Don't miss out on a very smart way to grow your savings

Looking for the best account to grow your savings while maintaining access to your funds? Many people believe that a money market account isn't right for them. Don't be fooled by these money market myths:

  • Myth 1: A money market account is the same as a money market fund. Although the names are similar, the actual products are very different. A money market account is a type of bank savings account, with a declared interest rate and FDIC protection. A money market fund is a type of investment that is not FDIC insured and has a fluctuating rate of return or "interest rate" that varies with financial markets.
  • Myth 2: The minimum deposit is too high. Each bank determines the minimum deposit amount for its money market accounts. Typical minimum deposits can range from $100 to as much as $2,500 (the minimum to open a CIT Bank Money Market account is $100).
  • Myth 3: I don't need more than one savings account. Setting up in individual savings accounts for short- and long-term savings goals makes smart sense because the reasons for savings vary. Are you saving for a house, creating an emergency fund or putting money aside for your kid's college tuition? Keeping accounts separate makes it easier to track savings growth. When you tap your funds, you won't derail other savings goals.

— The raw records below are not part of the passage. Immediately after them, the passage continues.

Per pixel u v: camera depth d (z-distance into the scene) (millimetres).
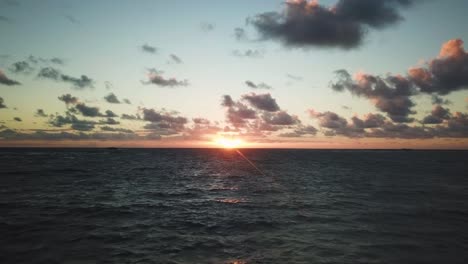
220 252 11195
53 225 14820
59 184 30750
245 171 51375
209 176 42594
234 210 19016
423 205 20203
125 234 13508
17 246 11648
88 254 10891
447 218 16422
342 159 102938
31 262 10055
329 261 10234
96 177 38562
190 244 12141
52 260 10273
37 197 22828
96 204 20406
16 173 41594
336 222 15680
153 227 14805
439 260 10328
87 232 13719
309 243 12195
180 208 19641
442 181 34750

The facts about money market accounts

So exactly what is a money market account? A money market account might best be described as a hybrid between a checking and savings account. It typically earns a higher rate of interest than a regular savings account and allows limited monthly access to funds via electronic funds transfer, check writing, and/or ATM or debit card withdrawals.

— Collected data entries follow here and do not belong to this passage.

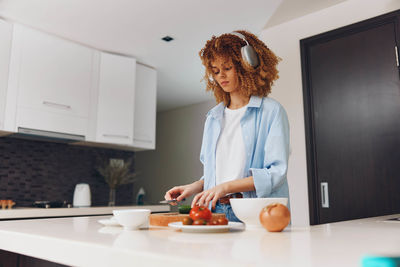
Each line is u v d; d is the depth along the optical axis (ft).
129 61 11.55
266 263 1.60
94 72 10.80
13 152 10.73
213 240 2.47
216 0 8.48
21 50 9.41
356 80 8.76
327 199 8.87
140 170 19.24
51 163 11.50
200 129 16.75
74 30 9.91
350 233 2.88
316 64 9.48
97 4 8.61
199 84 14.32
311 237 2.62
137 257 1.94
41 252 2.71
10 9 8.82
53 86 9.87
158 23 9.55
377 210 8.12
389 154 8.08
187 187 4.66
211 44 4.87
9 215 8.15
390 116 8.14
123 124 11.20
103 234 2.87
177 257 1.76
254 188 3.91
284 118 4.42
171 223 3.37
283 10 9.26
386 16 8.32
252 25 9.84
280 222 2.95
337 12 9.14
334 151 8.92
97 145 12.07
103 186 12.76
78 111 10.31
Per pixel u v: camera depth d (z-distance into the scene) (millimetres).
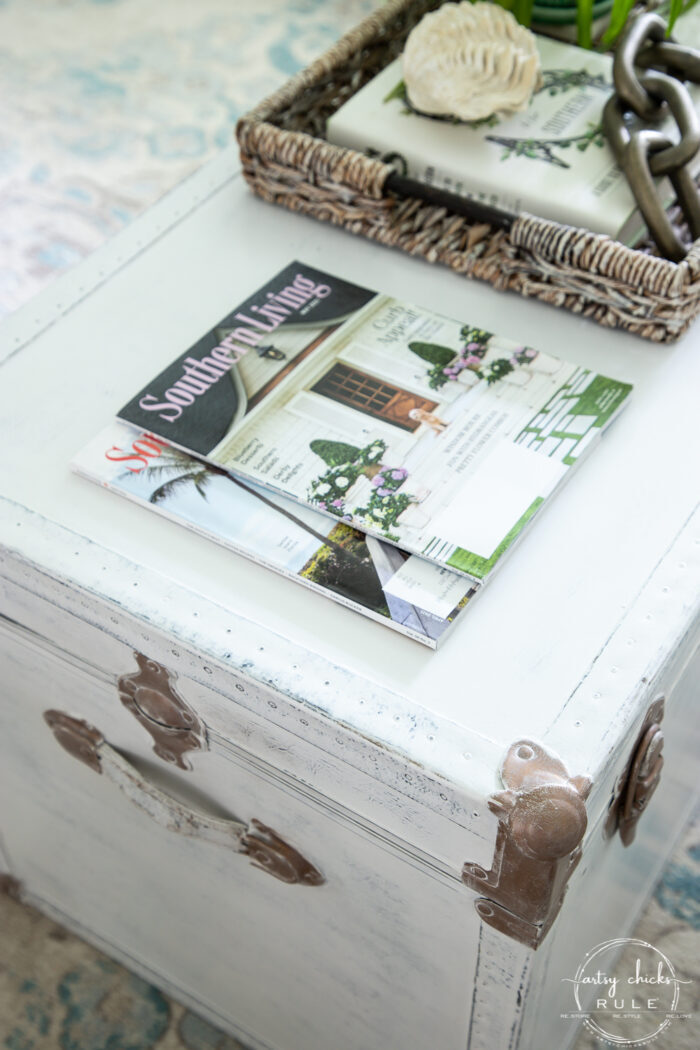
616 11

Although a money market account can help you reach your savings goals, be aware of some limitations. If you make more than the specified allowable transactions during the statement period, there could be a fee. And, in some cases, if you do not maintain the required minimum balance there may also be a fee, or your interest rate could be decreased.

Overall, there are advantages to having a money market account. It's an FDIC-insured, flexible and accessible account you can use for building up a financial safety net for emergencies or saving for a short- or long-term goals. And, the interest rate for a money market account at an online-only bank such as CIT Bank is typically many times higher than a traditional bank.